Joining the lab
We are seeking new members at the undergraduate, graduate, and postdoctoral levels. Potential members of the lab are expected to have training in quantitative sciences such as mathematics, statistics, or computer science as well as biological sciences, and to be interested in research in biology and genetics that incorporates mathematical, statistical, and computational approaches.
Undergraduates. Past undergraduate members of the lab have included students majoring in mathematics, mathematical and computational science, and computer science as well as students in biological anthropology, ecology and evolution, and molecular biology. Students have participated in projects of different lengths, ranging from a summer to multiple academic years. Inquiries regarding undergraduate positions in the lab should begin with an email to Noah Rosenberg about your interests. Read more...
Graduate students. PhD students in the lab have typically completed a rigorous undergraduate degree in bioinformatics, computer science, mathematics, physics, statistics, or other quantitative sciences; or in biology with a significant quantitative emphasis. Students in the lab have been part of the Biology, Genetics, and Computational & Mathematical Engineering PhD programs. Applications in Biology proceed through the Ecology and Evolution program within the Department of Biology. For students specifically interested in the group through any of the PhD programs, it is advisable to write to Noah Rosenberg in advance to indicate that your application will be arriving.
Postdocs.
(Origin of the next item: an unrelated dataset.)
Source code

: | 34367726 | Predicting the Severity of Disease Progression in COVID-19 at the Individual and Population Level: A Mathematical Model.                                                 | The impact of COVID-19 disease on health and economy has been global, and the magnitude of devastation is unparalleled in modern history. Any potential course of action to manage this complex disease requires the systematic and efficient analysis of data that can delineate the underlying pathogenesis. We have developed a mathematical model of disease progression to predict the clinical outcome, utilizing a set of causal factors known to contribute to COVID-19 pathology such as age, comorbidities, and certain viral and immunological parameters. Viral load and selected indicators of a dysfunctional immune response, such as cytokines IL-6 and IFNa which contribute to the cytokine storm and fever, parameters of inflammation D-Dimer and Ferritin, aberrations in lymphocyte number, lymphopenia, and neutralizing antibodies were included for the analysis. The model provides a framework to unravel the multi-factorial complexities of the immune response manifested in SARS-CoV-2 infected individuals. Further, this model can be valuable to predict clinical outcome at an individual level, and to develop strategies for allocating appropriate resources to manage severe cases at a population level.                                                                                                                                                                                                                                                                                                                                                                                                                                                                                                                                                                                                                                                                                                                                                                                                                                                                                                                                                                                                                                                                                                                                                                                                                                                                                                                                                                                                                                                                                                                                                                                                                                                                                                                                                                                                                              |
Interested candidates should write to Noah Rosenberg with a CV, research statement, and contact information for three references.
Topics. Research topics in the lab span a wide range, and interest in particular areas fluctuates over time. Trainee projects draw upon the lab's full set of interests, with a bias toward topics that are more current within the group. Potential lab members are encouraged to examine our general research interests as well as our recent publications, theory research, and areas of particular current interest.